Roma 6 dicembre 1994
EX JUGOSLAVIA: BONINO E PANNELLA SCRIVONO A BERLUSCONI
Questo il testo della lettera:
Signor Presidente, in questi giorni Lei si trova a Budapest, per partecipare alla riunione della Conferenza per la Sicurezza e la Cooperazione in Europa; subito dopo, l'8 e 9 dicembre, ad Essen, parteciperà all'incontro dei Capi di Stato e dei ministri degli esteri del Consiglio d'Europa.
I due vertici hanno all'ordine del giorno questioni della massima importanza; ma è facile constatare che l'attenzione dell'opinione pubblica - europea e mondiale - è già concentrata nell'attesa delle indicazioni che verranno direttamente o indirettamente fornite, a Budapest come a Essen, per risolvere il dramma della Bosnia, ormai giunto al suo più tragico epilogo.
L'attesa dell'opinione pubblica è del tutto giustificata e responsabile: perché è ormai a tutti evidente che solo dalle risposte date su questo problema si potrà valutare se l'Europa - con le sue istituzioni, i suoi valori, la sua recente storia di pace e di progresso - è una realtà su cui ancora si possano fondare speranze e valori oppure se la costruzione che fu di De Gasperi, Schumann e Spinelli è miseramente e definitivamente fallito. Per questo, signor Presidente, il Partito radicale transnazionale e transpartito ritiene sommamente importante che la posizione italiana si esprima sulla questione bosniaca al meglio, dando di sé una immagine forte e determinata, aperta verso esigenze politiche ma anche etiche e civili che sappiamo vive a Roma e in tutta l'Europa.
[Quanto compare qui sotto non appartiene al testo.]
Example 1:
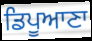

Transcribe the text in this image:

ਡਿਪੂਆਣਾ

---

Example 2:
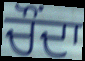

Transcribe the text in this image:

ਚੌਂਦਾ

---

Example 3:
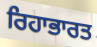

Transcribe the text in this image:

ਰਿਹਾਭਾਰਤ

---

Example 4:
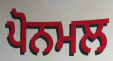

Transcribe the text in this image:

ਪੋਨਮਲ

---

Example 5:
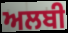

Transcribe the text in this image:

ਅਲਬੀ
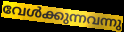
വേൾക്കുന്നവന്നു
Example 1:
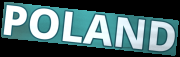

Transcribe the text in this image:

POLAND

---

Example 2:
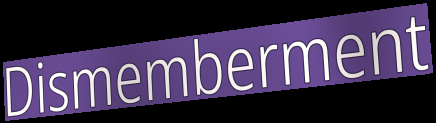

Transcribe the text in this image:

Dismemberment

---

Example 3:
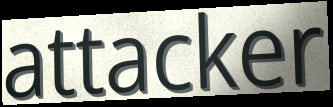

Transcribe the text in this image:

attacker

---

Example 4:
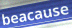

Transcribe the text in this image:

beacause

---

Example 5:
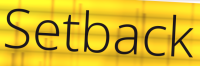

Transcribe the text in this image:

Setback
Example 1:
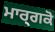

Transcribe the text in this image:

ਮਾਰ੍ਗਕੋ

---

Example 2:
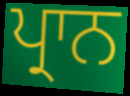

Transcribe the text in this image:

ਪ੍ਰਾਨ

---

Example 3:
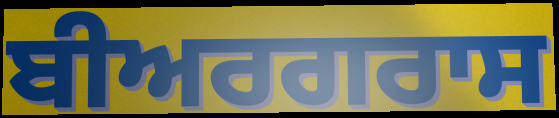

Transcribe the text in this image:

ਬੀਅਰਗਰਾਸ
Ci consenta anche di esprimerLe la nostra ferma convinzione che sarebbe invece illusorio e profondamente errato, inseguendo presunti valori "nazionali" o prestando esclusiva attenzione ad altrettanto ipotetici interessi "geopolitici", battere stra
de che possano portare al fallimento del progetto Europa e rinfocolare vecchie e nuove tentazioni isolazionistiche.
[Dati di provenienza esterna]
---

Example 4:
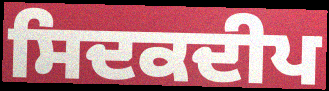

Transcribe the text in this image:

ਸਿਦਕਦੀਪ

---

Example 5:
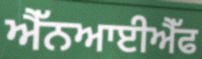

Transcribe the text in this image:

ਐੱਨਆਈਐੱਫ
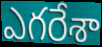
ఎగరేశా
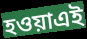
হওয়াএই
In questi giorni si sta tentando da varie parti, con spregiudicato cinismo, di avallare la tesi che la pace possa essere raggiunta accettando il fatto compiuto della spartizione della Bosnia-Erzegovina e della creazione della cosiddetta "Grande Serbia", secondo il progetto di Milosevic e del suo regime dittatoriale. Questo progetto significherebbe solo, in realtà, che ormai in Europa, e forse nel mondo, solo la violenza e la deliberata violazione dei patti e dei trattati sono riconosciuti come fondamento dei rapporti tra i popoli. Ci troviamo dinnanzi al ritorno dell'Europa degli anni '30 con, con le sue viltà e i tradimenti dei paesi "democratici" dinnanzi ad Hitler e al nazismo: tradimenti che ebbero le conseguenze che tutti sappiamo.
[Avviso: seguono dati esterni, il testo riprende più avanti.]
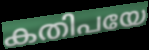
കതിപയേ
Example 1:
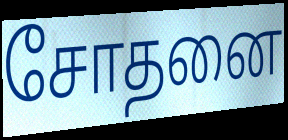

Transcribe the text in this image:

சோதனை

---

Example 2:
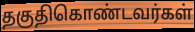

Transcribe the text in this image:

தகுதிகொண்டவர்கள்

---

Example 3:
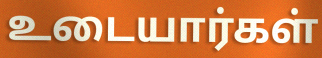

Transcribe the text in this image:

உடையார்கள்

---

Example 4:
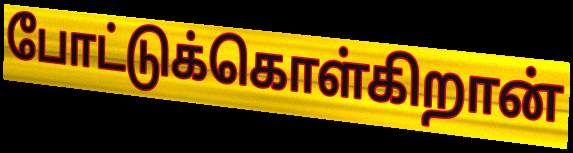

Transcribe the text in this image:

போட்டுக்கொள்கிறான்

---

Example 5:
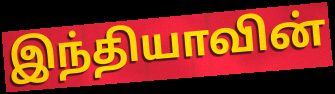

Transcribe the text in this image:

இந்தியாவின்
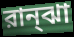
রান্ঝা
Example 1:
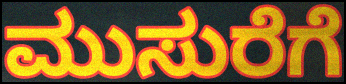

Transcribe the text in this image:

ಮುಸುರೆಗೆ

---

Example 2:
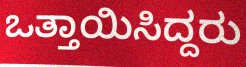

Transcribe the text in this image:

ಒತ್ತಾಯಿಸಿದ್ದರು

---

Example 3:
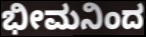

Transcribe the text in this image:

ಭೀಮನಿಂದ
E' peraltro opinione diffusa che sulla riunione di Essen pesino incertezze che potrebbero portare a sviluppi oggi ancora in buona parte imprevedibili, ma che vanno attentamente seguiti. Non è da escludere infatti (ed è anzi auspicabile) che la tragedia della Bosnia trovi una più determinata risposta in altri Paesi europei tradizionalmente attenti al mantenimento degli equilibri della regione e alla salvaguardia dei suoi popoli più deboli e minacciati: per non parlare delle preoccupazioni ed esortazioni di Sua Santità, che potrebbero ampliare l'onda dell'emozione e del coinvolgimento del mondo religioso, secondo indirizzi ancor più fermi di oggi. Sarebbe grave se dovesse essere proprio l'Italia ad esprimere invece una posizione di retroguardia o rassegnata o pavidamente arrendevole dinanzi alla catastrofe e ai suoi veri autori.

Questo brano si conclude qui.